- Developers: Third-I Productions Mondo Media (Cutscenes and production)
- Publisher: Hasbro Interactive
- Platform: Windows
- Release: March 12, 1998
- Modes: Single-player, Up to 4-players

= Sorry! (video game) =

1998 video game

Sorry! is a 1998 video game based on the board game of the same name. It offers classic Sorry! and a mode called Way Sorry!, where new cards are introduced, including Bully, Buddy, Punish, and Happy. The animated pawns talk, joke, and make amusing remarks during gameplay that relate to the colors' personalities. There are cutscenes as well, which show what happens afterward when a specific color wins. Rules are identical to normal play; however, there are some options for "house rules", such as being allowed to bump teammates. Both the Classic (playing cards drawn) and Strategy (playing cards from hand) games are available.

In addition to normal play, the game provides an extra deck of cards called Way Sorry!. Along with the 45 standard cards, this deck adds nine new cards. These cards are unique to this version of the game. The player can choose to play with the extra cards or not. The "Way Sorry!" deck includes the following:

| Happy | Makes one pawn immune to being moved or attacked for one turn, much like stepping in the Safety Zone. This can cause enemy pawns to be obstructed or simply not allow them to make the best move. It also prevents pawns from sliding, if the invincible pawn is on a slide. Pawns are not eligible for this card if they are in Start or the Safety Zone. This card also allows the player to draw again. |
| Punish | Prevents one opponent's pawn from moving for one turn.

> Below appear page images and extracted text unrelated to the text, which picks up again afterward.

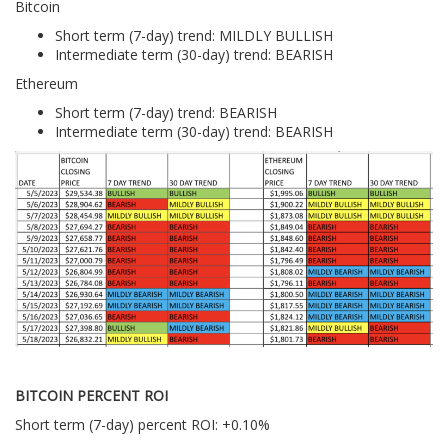
Bitcoin
Short term (7-day) trend: MILDLY BULLISH
Intermediate term (30-day) trend: BEARISH
Ethereum
Short term (7-day) trend: BEARISH
Intermediate term (30-day) trend: BEARISH
BITCOIN PERCENT ROI
Short term (7-day) percent ROI: +0.10%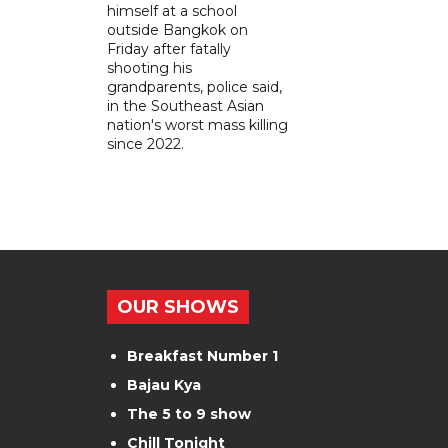
himself at a school
outside Bangkok on
Friday after fatally
shooting his
grandparents, police said,
in the Southeast Asian
nation's worst mass killing
since 2022.
OUR SHOWS
Breakfast Number 1
Bajau Kya
The 5 to 9 show
Chill Tonight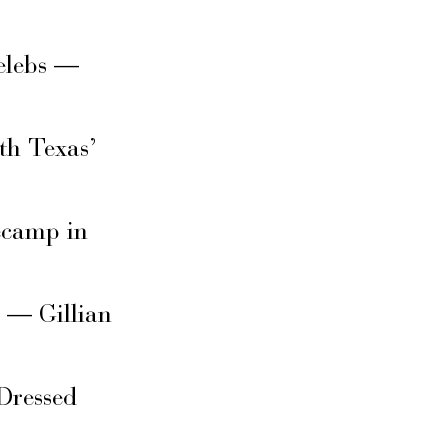
elebs —
th Texas’
secamp in
s — Gillian
Dressed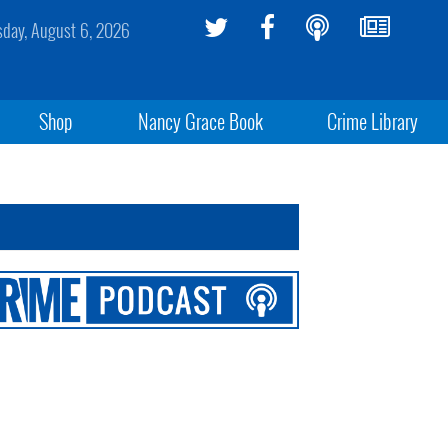
sday, August 6, 2026
Shop
Nancy Grace Book
Crime Library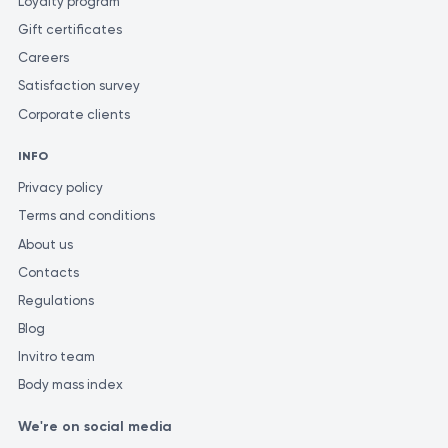
Loyalty program
Gift certificates
Careers
Satisfaction survey
Corporate clients
INFO
Privacy policy
Terms and conditions
About us
Contacts
Regulations
Blog
Invitro team
Body mass index
We're on social media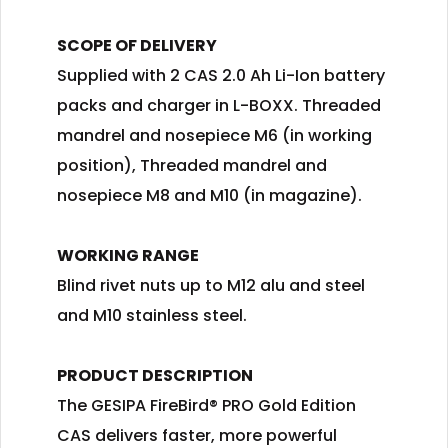
SCOPE OF DELIVERY
Supplied with 2 CAS 2.0 Ah Li-Ion battery
packs and charger in L-BOXX. Threaded
mandrel and nosepiece M6 (in working
position), Threaded mandrel and
nosepiece M8 and M10 (in magazine).
WORKING RANGE
Blind rivet nuts up to M12 alu and steel
and M10 stainless steel.
PRODUCT DESCRIPTION
The GESIPA FireBird® PRO Gold Edition
CAS delivers faster, more powerful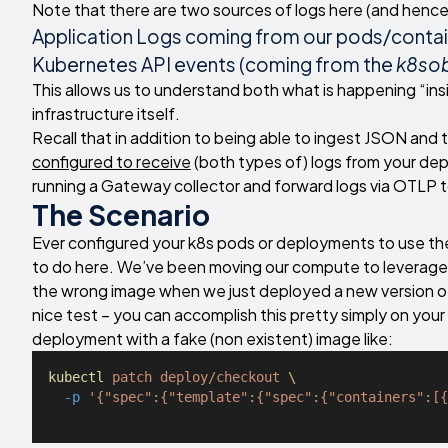
Note that there are two sources of logs here (and hence 
Application Logs coming from our pods/contain
Kubernetes API events (coming from the
k8sob
This allows us to understand both what is happening “ins
infrastructure itself.
Recall that in addition to being able to ingest JSON and
configured to receive
(both types of) logs from your dep
running a Gateway collector and forward logs via OTLP t
The Scenario
Ever configured your k8s pods or deployments to use t
to do here. We’ve been moving our compute to leverage
the wrong image when we just deployed a new version of
nice test – you can accomplish this pretty simply on yo
deployment with a fake (non existent) image like:
kubectl
patch
deploy/checkout
\
-p
'{"spec":{"template":{"spec":{"containers":[{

This does not protect it from being moved or attacked. Cannot be used against a pawn in Start or the Safety Zone; but if the pawn is sent back to Start before its turn comes around, it remains punished. This card allows another draw. |
| Buddy | Moves any pawn on the outside track to the space beside the nearest pawn in either direction. |
| Bully | Moves any pawn on the outside track to the nearest pawn in either direction and bumps it. |
| Way Sorry! | Identical to the Sorry! card. However, with the Way Sorry! card, the player must continue bumping pawns until either the board is cleared of opponents or the player's Start is empty. |

There are two each of the first four cards, and one "Way Sorry!" card.

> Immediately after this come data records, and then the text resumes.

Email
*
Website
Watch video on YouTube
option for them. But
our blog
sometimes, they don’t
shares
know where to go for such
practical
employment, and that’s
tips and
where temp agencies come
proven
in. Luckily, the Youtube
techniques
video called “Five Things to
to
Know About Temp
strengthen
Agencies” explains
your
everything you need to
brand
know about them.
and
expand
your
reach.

When the Player or Computer player wins the game, they can watch a cutscene, animated by Mondo Media, who at the time animated cutscenes for other Hasbro Interactive titles like Centipede and Nerf Arena Blast.

==Multiplayer==
The game also allows up to four players to play at the same time, taking turns. There is also a mode to play over a network. Additionally, a zero-player (all-CPU) game can be played.

==Reception==
Charles Ardai of Computer Gaming World gave the game 3/4 stars and described it as a cute children's game, while noting that adults would enjoy more involved board games.